Exercise instructions:
When a line of the records below contains the string "right", copy that whole line.

Dataset excerpts:
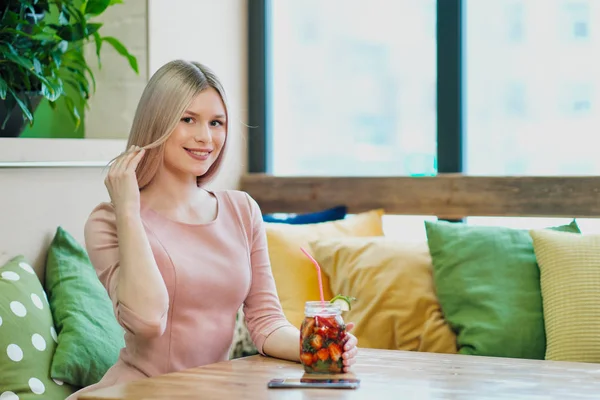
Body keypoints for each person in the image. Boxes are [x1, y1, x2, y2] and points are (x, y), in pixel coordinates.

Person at [66, 60, 358, 399]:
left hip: (211, 391)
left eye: (216, 123)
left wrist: (318, 347)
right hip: (139, 391)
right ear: (156, 123)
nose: (205, 137)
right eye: (188, 119)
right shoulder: (109, 221)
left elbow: (266, 322)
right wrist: (128, 211)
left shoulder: (242, 209)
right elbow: (147, 321)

Result:
right hip: (139, 391)
right ear: (156, 123)
right eye: (188, 119)
right shoulder: (109, 221)
right wrist: (128, 211)
right elbow: (147, 321)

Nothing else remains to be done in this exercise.